Written by Thalia Kruger (University of Antwerp) and Laura Carpaneto (University of Genoa)
On 1 June 2023 the European Law Institute (ELI) and the Swiss Institute of Comparative Law (SICL) held the third session of a conference on personal identity and status continuity. The focus of this third session was on names and gender in the conflict of laws. The programme included recent amendments to Swiss legislation, the portability and recognition of names, and new gender statuses in private international law.
The conference, including a screening of the film ‘The Danish Girl’ (Tom Hooper, 2015), illustrated the importance of gender and names as part of people’s identity, beyond the law. Names can be essential for people to identify with their religious group. In central and southern Africa, the use of names taken from people’s own language instead of English names has been part of the black consciousness movement. The film showed the struggle of a person to change her sex despite the absence of any legal framework. And yet, Lukas Heckendorn Urscheler (director of the SICL) and Martin Föhse (University of St Gallen) showed that the societal issues turn into legal ones. Sharon Shakargy (University of Jerusalem) explained that the law is important when individuals have to use identity cards, credit cards, licences, certificates and the like. The law struggles to provide the most appropriate solutions, respecting the rights of all involved and ensuring portability of gender and names.
When talking about rights, there is a blurring, or at least a lack of terminological clarity, between human rights and fundamental rights. The free movement of persons in the EU is also classified as a fundamental right. Giulia Rossolillo (University of Pavia) compared the approaches of the European Court of Human Rights (ECtHR) and the Court of Justice of the EU (CJEU) with respect to the recognition and continuation of names. She showed that the solutions reached by the two courts can be quite different, as a result of their different approaches. The ECtHR uses the (human) right to the respect of private and family life protected by Article 8 of the European Convention of Human Rights (ECHR) while the CJEU uses the (fundamental) right to free movement of EU citizens. Moreover, the ECtHR is not so much concerned with the cross-border aspect, but focuses on the right to a person’s identity. The CJEU emphasises continuity of name in cross-border contexts. For instance, the facts in the ECtHR case Künsberg Sarre v. Austria and the CJEU case Sayn-Wittgenstein were quite similar, dealing with the Austrian prohibition on the use of noble titles. The ECtHR found that Austria, but allowing for a long time the use of the noble ‘von’ and then disallowing it, violated the applicant’s rights under Article 8 of the ECHR. The CJEU, on the other hand, found the obstacle to the right to free movement in the EU to be justified.

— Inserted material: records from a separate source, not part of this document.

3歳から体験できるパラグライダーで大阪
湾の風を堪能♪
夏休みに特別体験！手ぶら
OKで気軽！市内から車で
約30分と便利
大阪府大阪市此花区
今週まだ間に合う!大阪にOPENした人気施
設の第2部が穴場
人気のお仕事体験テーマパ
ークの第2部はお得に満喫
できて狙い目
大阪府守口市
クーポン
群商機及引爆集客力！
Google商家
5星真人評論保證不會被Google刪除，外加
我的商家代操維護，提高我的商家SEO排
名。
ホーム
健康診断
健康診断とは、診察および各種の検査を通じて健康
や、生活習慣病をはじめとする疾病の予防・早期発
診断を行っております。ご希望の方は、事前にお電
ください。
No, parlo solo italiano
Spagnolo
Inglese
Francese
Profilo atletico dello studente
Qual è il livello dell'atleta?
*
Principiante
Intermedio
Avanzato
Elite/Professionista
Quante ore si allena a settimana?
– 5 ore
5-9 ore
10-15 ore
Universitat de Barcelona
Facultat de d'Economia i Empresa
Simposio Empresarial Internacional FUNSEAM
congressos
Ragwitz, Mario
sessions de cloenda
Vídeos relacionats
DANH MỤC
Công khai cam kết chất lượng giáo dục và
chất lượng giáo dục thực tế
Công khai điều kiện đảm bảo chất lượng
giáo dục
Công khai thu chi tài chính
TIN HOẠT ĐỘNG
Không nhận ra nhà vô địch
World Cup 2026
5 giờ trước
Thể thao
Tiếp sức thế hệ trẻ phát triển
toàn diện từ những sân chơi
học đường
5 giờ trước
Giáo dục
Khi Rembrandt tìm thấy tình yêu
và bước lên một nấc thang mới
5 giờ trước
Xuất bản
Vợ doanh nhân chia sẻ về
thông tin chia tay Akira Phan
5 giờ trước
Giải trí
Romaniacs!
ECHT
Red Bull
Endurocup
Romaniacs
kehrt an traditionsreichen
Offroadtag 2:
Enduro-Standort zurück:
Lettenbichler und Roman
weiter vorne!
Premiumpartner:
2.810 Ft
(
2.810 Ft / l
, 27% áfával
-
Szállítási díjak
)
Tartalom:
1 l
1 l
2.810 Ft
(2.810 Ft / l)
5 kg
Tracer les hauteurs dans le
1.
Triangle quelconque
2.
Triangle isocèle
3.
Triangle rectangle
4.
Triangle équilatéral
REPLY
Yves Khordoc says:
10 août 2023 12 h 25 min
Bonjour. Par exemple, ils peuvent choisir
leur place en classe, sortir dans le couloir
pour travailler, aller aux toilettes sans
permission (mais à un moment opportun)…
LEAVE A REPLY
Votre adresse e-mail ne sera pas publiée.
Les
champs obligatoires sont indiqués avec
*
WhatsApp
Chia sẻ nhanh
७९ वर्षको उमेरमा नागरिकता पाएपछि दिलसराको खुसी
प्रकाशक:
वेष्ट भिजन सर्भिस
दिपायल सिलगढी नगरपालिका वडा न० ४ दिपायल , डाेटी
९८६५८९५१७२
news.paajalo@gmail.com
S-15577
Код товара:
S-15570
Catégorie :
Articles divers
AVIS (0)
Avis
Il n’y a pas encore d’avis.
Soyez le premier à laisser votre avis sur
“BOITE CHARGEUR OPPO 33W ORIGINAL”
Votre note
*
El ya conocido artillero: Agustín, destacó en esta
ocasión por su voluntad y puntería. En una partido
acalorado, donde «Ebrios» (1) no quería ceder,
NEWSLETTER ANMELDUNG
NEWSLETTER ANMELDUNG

Different approaches to rights can also result in conflicting rights, i.e. the society’s right to equality (no noble titles) versus the individuals’ rights to continuity of name. Other rights that come into play, include the LGBTIQ+ rights and rights of women (a gender logic, Ilaria Pretelli SICL), and the rights linked to the free market (economic logic), societal rights, and the right to self-determination and autonomy, such as the right to freely choose and change a name.
Johan Meeusen (University of Antwerp) considered the specific approach of the European Commission to matters of gender, drawing lessons from the Commission’s Parenthood Proposal, Com(2022) 695. The lessons are that the Commission uses PIL to pursue its political ambition to advance non discrimination and LGBTIQ rights in particular; is on a mission to achieve status continuity; invests in legal certainty and predictability; approaches status continuity first and foremost from a fundamental rights perspective; acts within the limits of the Union’s competence but tries to maximize its powers; ambitious with an eye for innovation…but within limits.
Anatol Dutta (Ludwig Maximilians University of Munich) explained the different waves of changes in gender legislation nationally. He indicated that private international law influences people’s status differently depending on whether it considers sex registration and sex change as substantive or procedural. This would determine whether the lex fori or lax causae is used. Even when agreeing on a classification as substantive law, different legal systems use different connecting factors. Nationality is often used, but sometimes the individual is given a choice between the law of the habitual residence and nationality. Yet, public policy can still play a role (bringing back the ideas of human rights, discussed earlier).
All in all, it is becoming increasingly clear that the idea that private international law is a neutral and merely technical field of law is nothing more than a fiction. Besides the different right and approaches at play, as discussed above, feminist approaches (set out by Mirela Zupan, University of Osijek) also influence connecting factors and recognition rules.